核心结论

  • IRCC当年许可生效口径从2019年的84,140名中国公民学习许可持有人降至2025年的48,755人,降幅为42.1%。
  • 另一项年末存量口径从2019年的140,530名有效许可持有人降至2024年的99,650人,降幅为29.1%;2022至2024年间维持在约10万人。
  • Statistics Canada在2023/24学年秋季快照中记录到66,606项中国公民国际学生高等教育项目注册,较2019/20学年下降26.3%。
  • 2019/20至2023/24学年,本科项目注册下降28.2%,硕士增长5.7%,博士增长19.1%。
  • STEM项目注册下降19.9%,BHASE下降30.0%,因此STEM占比从37.4%升至40.6%;这一结构性提高并不等于STEM绝对增长。
  • 这些来源共同支持市场总体走弱且细分人群明显分化,但不能合并成一个市场总量,也不能证明目的地替代或单一原因。

数据概览

本文使用两家加拿大一级来源提供的三项指标。

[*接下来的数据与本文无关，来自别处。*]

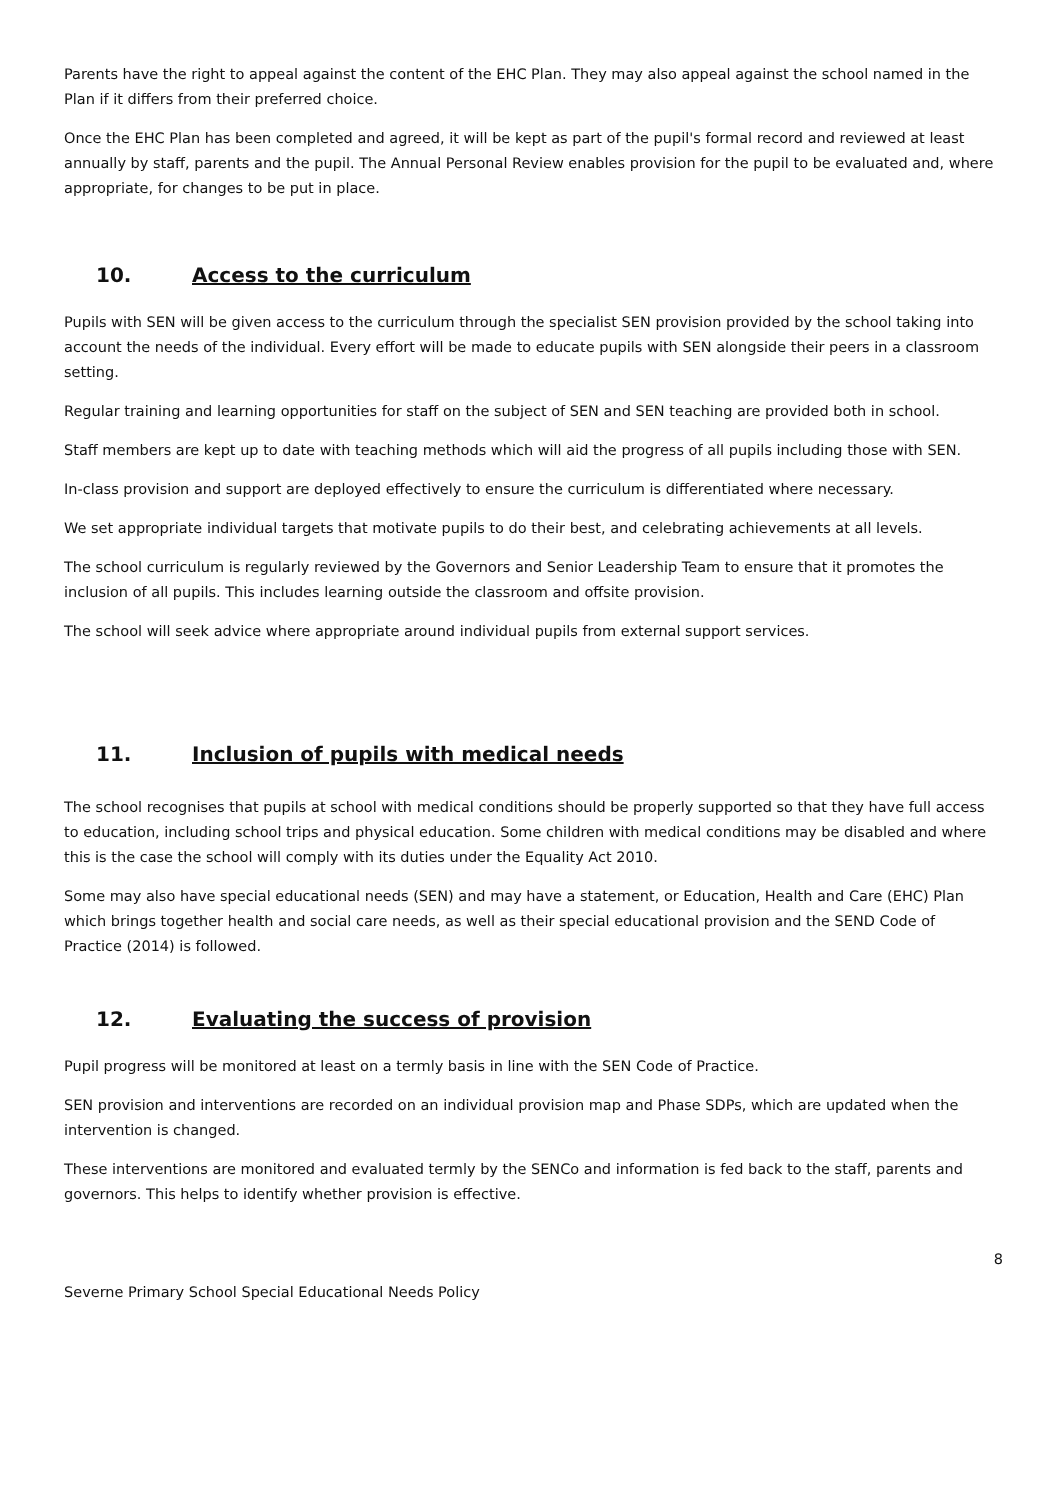Parents have the right to appeal against the content of the EHC Plan. They may also appeal against the school named in the Plan if it differs from their preferred choice.
Once the EHC Plan has been completed and agreed, it will be kept as part of the pupil's formal record and reviewed at least annually by staff, parents and the pupil. The Annual Personal Review enables provision for the pupil to be evaluated and, where appropriate, for changes to be put in place.
10. Access to the curriculum
Pupils with SEN will be given access to the curriculum through the specialist SEN provision provided by the school taking into account the needs of the individual. Every effort will be made to educate pupils with SEN alongside their peers in a classroom setting.
Regular training and learning opportunities for staff on the subject of SEN and SEN teaching are provided both in school.
Staff members are kept up to date with teaching methods which will aid the progress of all pupils including those with SEN.
In-class provision and support are deployed effectively to ensure the curriculum is differentiated where necessary.
We set appropriate individual targets that motivate pupils to do their best, and celebrating achievements at all levels.
The school curriculum is regularly reviewed by the Governors and Senior Leadership Team to ensure that it promotes the inclusion of all pupils. This includes learning outside the classroom and offsite provision.
The school will seek advice where appropriate around individual pupils from external support services.
11. Inclusion of pupils with medical needs
The school recognises that pupils at school with medical conditions should be properly supported so that they have full access to education, including school trips and physical education. Some children with medical conditions may be disabled and where this is the case the school will comply with its duties under the Equality Act 2010.
Some may also have special educational needs (SEN) and may have a statement, or Education, Health and Care (EHC) Plan which brings together health and social care needs, as well as their special educational provision and the SEND Code of Practice (2014) is followed.
12. Evaluating the success of provision
Pupil progress will be monitored at least on a termly basis in line with the SEN Code of Practice.
SEN provision and interventions are recorded on an individual provision map and Phase SDPs, which are updated when the intervention is changed.
These interventions are monitored and evaluated termly by the SENCo and information is fed back to the staff, parents and governors. This helps to identify whether provision is effective.
8
Severne Primary School Special Educational Needs Policy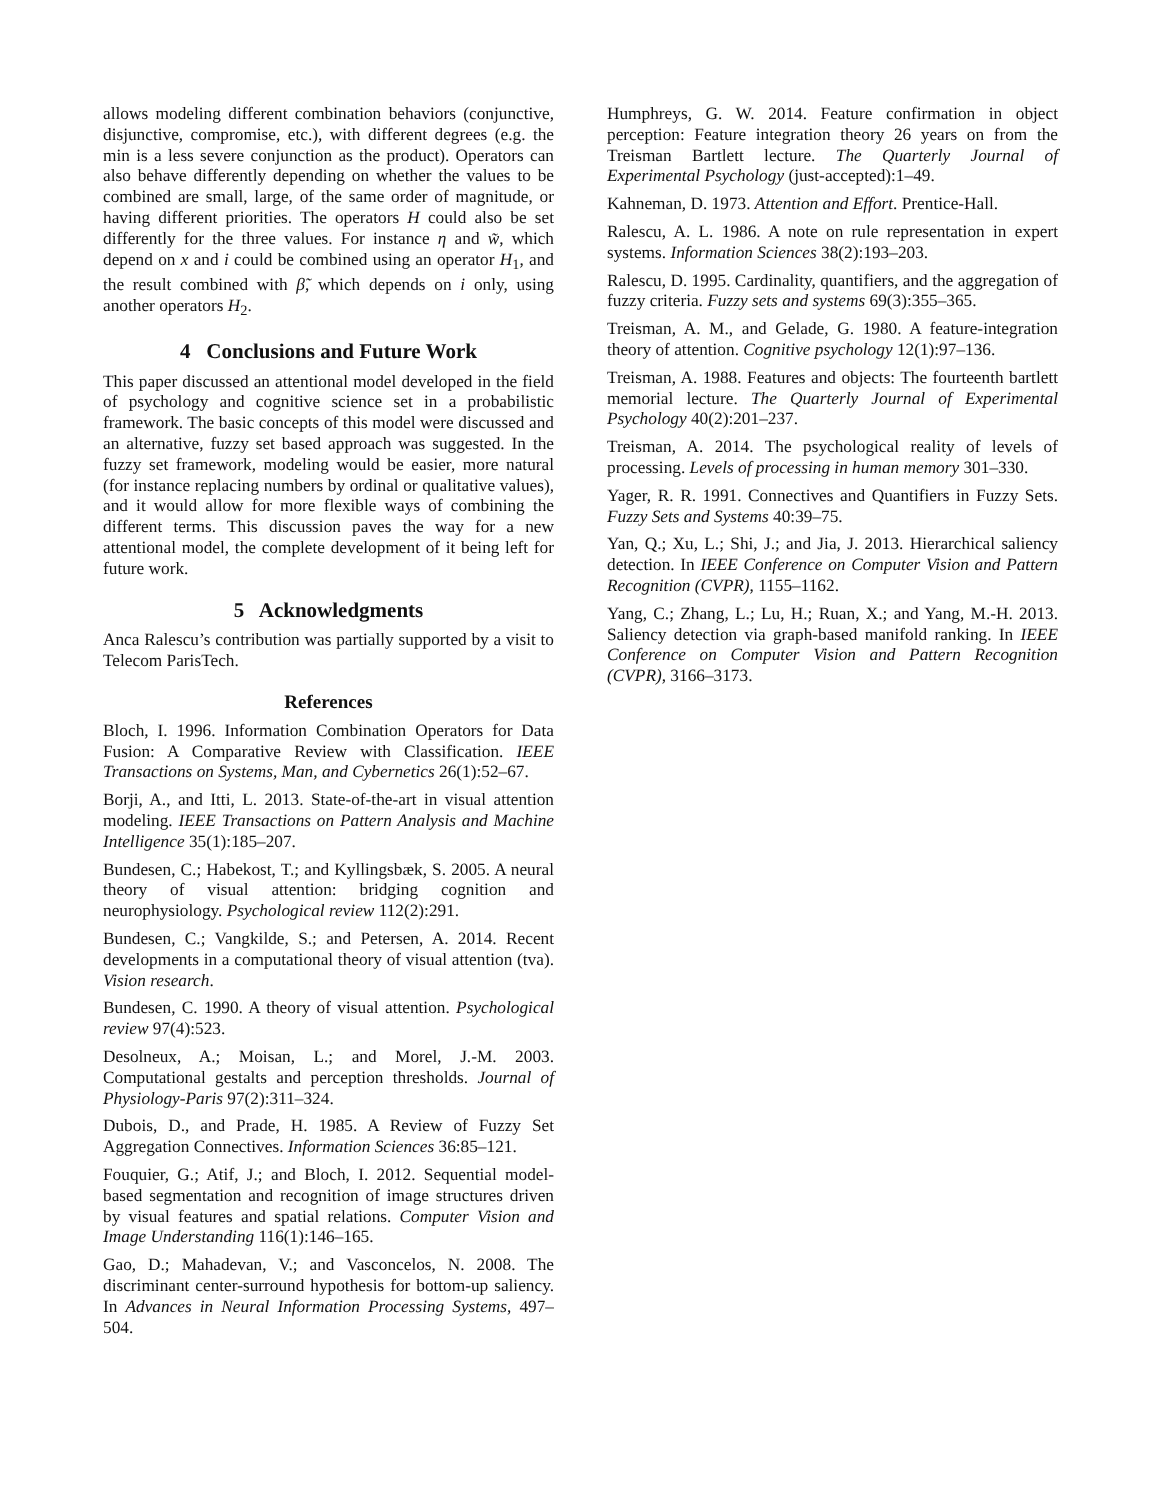allows modeling different combination behaviors (conjunctive, disjunctive, compromise, etc.), with different degrees (e.g. the min is a less severe conjunction as the product). Operators can also behave differently depending on whether the values to be combined are small, large, of the same order of magnitude, or having different priorities. The operators H could also be set differently for the three values. For instance η and w̃, which depend on x and i could be combined using an operator H<sub>1</sub>, and the result combined with β̃, which depends on i only, using another operators H<sub>2</sub>.
4 Conclusions and Future Work
This paper discussed an attentional model developed in the field of psychology and cognitive science set in a probabilistic framework. The basic concepts of this model were discussed and an alternative, fuzzy set based approach was suggested. In the fuzzy set framework, modeling would be easier, more natural (for instance replacing numbers by ordinal or qualitative values), and it would allow for more flexible ways of combining the different terms. This discussion paves the way for a new attentional model, the complete development of it being left for future work.
5 Acknowledgments
Anca Ralescu’s contribution was partially supported by a visit to Telecom ParisTech.
References
Bloch, I. 1996. Information Combination Operators for Data Fusion: A Comparative Review with Classification. IEEE Transactions on Systems, Man, and Cybernetics 26(1):52–67.
Borji, A., and Itti, L. 2013. State-of-the-art in visual attention modeling. IEEE Transactions on Pattern Analysis and Machine Intelligence 35(1):185–207.
Bundesen, C.; Habekost, T.; and Kyllingsbæk, S. 2005. A neural theory of visual attention: bridging cognition and neurophysiology. Psychological review 112(2):291.
Bundesen, C.; Vangkilde, S.; and Petersen, A. 2014. Recent developments in a computational theory of visual attention (tva). Vision research.
Bundesen, C. 1990. A theory of visual attention. Psychological review 97(4):523.
Desolneux, A.; Moisan, L.; and Morel, J.-M. 2003. Computational gestalts and perception thresholds. Journal of Physiology-Paris 97(2):311–324.
Dubois, D., and Prade, H. 1985. A Review of Fuzzy Set Aggregation Connectives. Information Sciences 36:85–121.
Fouquier, G.; Atif, J.; and Bloch, I. 2012. Sequential model-based segmentation and recognition of image structures driven by visual features and spatial relations. Computer Vision and Image Understanding 116(1):146–165.
Gao, D.; Mahadevan, V.; and Vasconcelos, N. 2008. The discriminant center-surround hypothesis for bottom-up saliency. In Advances in Neural Information Processing Systems, 497–504.
Humphreys, G. W. 2014. Feature confirmation in object perception: Feature integration theory 26 years on from the Treisman Bartlett lecture. The Quarterly Journal of Experimental Psychology (just-accepted):1–49.
Kahneman, D. 1973. Attention and Effort. Prentice-Hall.
Ralescu, A. L. 1986. A note on rule representation in expert systems. Information Sciences 38(2):193–203.
Ralescu, D. 1995. Cardinality, quantifiers, and the aggregation of fuzzy criteria. Fuzzy sets and systems 69(3):355–365.
Treisman, A. M., and Gelade, G. 1980. A feature-integration theory of attention. Cognitive psychology 12(1):97–136.
Treisman, A. 1988. Features and objects: The fourteenth bartlett memorial lecture. The Quarterly Journal of Experimental Psychology 40(2):201–237.
Treisman, A. 2014. The psychological reality of levels of processing. Levels of processing in human memory 301–330.
Yager, R. R. 1991. Connectives and Quantifiers in Fuzzy Sets. Fuzzy Sets and Systems 40:39–75.
Yan, Q.; Xu, L.; Shi, J.; and Jia, J. 2013. Hierarchical saliency detection. In IEEE Conference on Computer Vision and Pattern Recognition (CVPR), 1155–1162.
Yang, C.; Zhang, L.; Lu, H.; Ruan, X.; and Yang, M.-H. 2013. Saliency detection via graph-based manifold ranking. In IEEE Conference on Computer Vision and Pattern Recognition (CVPR), 3166–3173.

IRCC当年许可生效表统计某个自然年内学习许可生效的独立持有人;年末表统计12月31日仍持有有效学习许可的独立持有人。Statistics Canada统计院校自行选定秋季快照日期时的国际学生高等教育项目注册。

三项指标在统计对象、时间和最新年份上均不相同。本文使用IRCC当年许可生效数据至2025年、可比的按国籍年末存量至2024年,以及Statistics Canada项目注册数据至2023/24学年。所有比较和百分比变化均限定在同一统计定义内部。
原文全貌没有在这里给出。